*** Opening of LISTED ENTRIES ***
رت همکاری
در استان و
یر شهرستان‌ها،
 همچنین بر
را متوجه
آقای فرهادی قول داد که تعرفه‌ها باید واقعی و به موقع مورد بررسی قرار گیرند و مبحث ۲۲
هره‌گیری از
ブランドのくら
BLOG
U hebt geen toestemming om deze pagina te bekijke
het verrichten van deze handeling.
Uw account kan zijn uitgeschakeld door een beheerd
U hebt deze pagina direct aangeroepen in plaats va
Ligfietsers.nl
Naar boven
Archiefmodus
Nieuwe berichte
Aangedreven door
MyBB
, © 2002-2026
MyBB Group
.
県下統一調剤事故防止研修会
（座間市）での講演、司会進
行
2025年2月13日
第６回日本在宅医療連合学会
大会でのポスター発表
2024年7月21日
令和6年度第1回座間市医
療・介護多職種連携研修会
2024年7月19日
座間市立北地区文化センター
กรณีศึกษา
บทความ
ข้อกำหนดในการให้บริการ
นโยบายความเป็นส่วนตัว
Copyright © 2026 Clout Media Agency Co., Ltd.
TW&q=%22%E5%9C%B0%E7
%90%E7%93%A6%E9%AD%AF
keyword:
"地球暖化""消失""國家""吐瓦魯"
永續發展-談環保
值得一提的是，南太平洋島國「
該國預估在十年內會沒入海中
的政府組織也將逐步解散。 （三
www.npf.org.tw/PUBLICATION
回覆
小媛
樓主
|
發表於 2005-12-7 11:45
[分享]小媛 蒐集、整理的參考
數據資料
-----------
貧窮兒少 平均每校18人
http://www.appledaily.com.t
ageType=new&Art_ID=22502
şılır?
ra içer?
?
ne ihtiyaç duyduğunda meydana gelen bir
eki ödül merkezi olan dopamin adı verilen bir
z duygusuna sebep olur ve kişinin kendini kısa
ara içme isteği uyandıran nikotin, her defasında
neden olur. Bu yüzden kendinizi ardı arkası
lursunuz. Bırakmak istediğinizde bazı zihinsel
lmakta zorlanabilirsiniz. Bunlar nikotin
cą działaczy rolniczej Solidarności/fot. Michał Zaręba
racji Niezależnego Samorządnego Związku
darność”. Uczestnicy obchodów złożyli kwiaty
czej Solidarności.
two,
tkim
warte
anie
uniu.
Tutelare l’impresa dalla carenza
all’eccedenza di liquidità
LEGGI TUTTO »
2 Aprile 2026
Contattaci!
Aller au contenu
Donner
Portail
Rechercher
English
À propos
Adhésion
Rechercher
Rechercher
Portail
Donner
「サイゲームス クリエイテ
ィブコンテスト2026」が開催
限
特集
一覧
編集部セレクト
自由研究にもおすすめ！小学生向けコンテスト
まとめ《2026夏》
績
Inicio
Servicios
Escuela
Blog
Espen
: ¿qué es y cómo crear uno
*** Close of LISTED ENTRIES ***
### JOB
Put every line from the start of the items through the line containing "het verrichten van deze handeling.", inclusive, into a JSON list of strings, one string per line and no blank lines.

### RESULT OF THIS TASK
[
  "رت همکاری",
  "در استان و",
  "یر شهرستان‌ها،",
  " همچنین بر",
  "را متوجه",
  "آقای فرهادی قول داد که تعرفه‌ها باید واقعی و به موقع مورد بررسی قرار گیرند و مبحث ۲۲",
  "هره‌گیری از",
  "ブランドのくら",
  "BLOG",
  "U hebt geen toestemming om deze pagina te bekijke",
  "het verrichten van deze handeling."
]